How to deal with minority shareholders' failure to withdraw their shares

Legal analysis: the withdrawal of shares by shareholders of a limited liability company must conform to the three legal situations stipulated in the Company Law for shareholders to apply for withdrawal. Article 74 of the Company Law confirms the withdrawal of shares by shareholders of a limited liability company.

In any of the following circumstances, the shareholders who voted against the resolution of the shareholders' meeting may request the company to purchase its equity at a reasonable price:

(a) the company has not distributed profits to shareholders for five consecutive years, but the company has made profits for five consecutive years and meets the conditions for distributing profits as stipulated in this Law;

(2) The merger, division or transfer of the company's main property;

(3) Upon the expiration of the business term stipulated in the Articles of Association or other reasons for dissolution stipulated in the Articles of Association, the shareholders' meeting will adopt a resolution to amend the Articles of Association to make the Company survive.

If the shareholders and the company fail to reach an equity purchase agreement within 60 days from the date of adoption of the resolution of the general meeting of shareholders, the shareholders may bring a lawsuit to the people's court within 90 days from the date of adoption of the resolution of the general meeting of shareholders.

Therefore, in order to exercise the right of withdrawal, shareholders must meet one of the above three legal circumstances.
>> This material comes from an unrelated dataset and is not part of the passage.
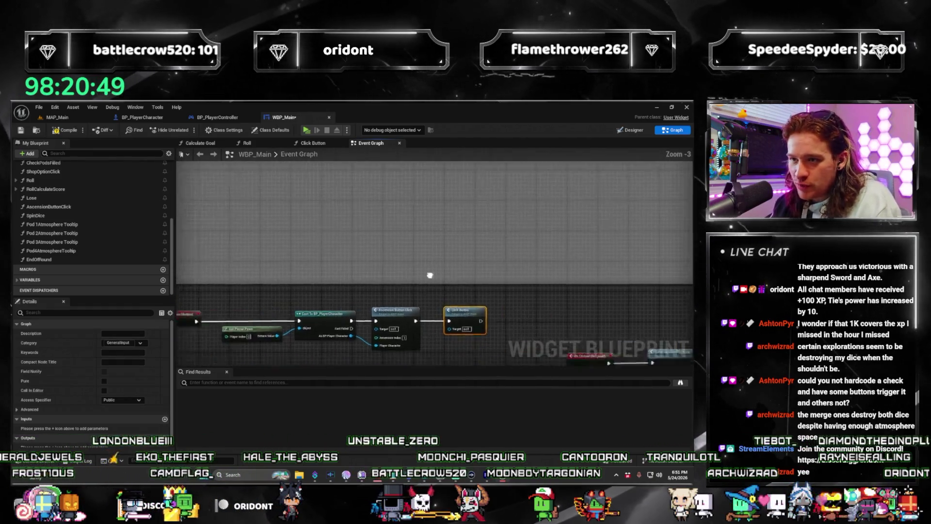
pyautogui.scroll(4, 433, 280)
The above three situations are difficult to happen during the company's existence. In addition to the above three legal withdrawal cases, there is no relevant legal basis for shareholders to withdraw their shares under the current legal framework.

Legal basis: Under any of the following circumstances in Article 74 of the Company Law of People's Republic of China (PRC), the shareholders who voted against the resolution of the shareholders' meeting may request the company to purchase its equity at a reasonable price:

(a) the company has not distributed profits to shareholders for five consecutive years, but the company has made profits for five consecutive years and meets the conditions for distributing profits as stipulated in this Law;

(2) The merger, division or transfer of the company's main property;

(3) Upon the expiration of the business term stipulated in the Articles of Association or other reasons for dissolution stipulated in the Articles of Association, the shareholders' meeting will adopt a resolution to amend the Articles of Association to make the Company survive.

If the shareholders and the company fail to reach an equity purchase agreement within 60 days from the date of adoption of the resolution of the general meeting of shareholders, the shareholders may bring a lawsuit to the people's court within 90 days from the date of adoption of the resolution of the general meeting of shareholders.

Therefore, in order to exercise the right of withdrawal, shareholders must meet one of the above three legal circumstances. The above three situations are difficult to happen during the company's existence. In addition to the above three legal withdrawal cases, there is no relevant legal basis for shareholders to withdraw their shares under the current legal framework.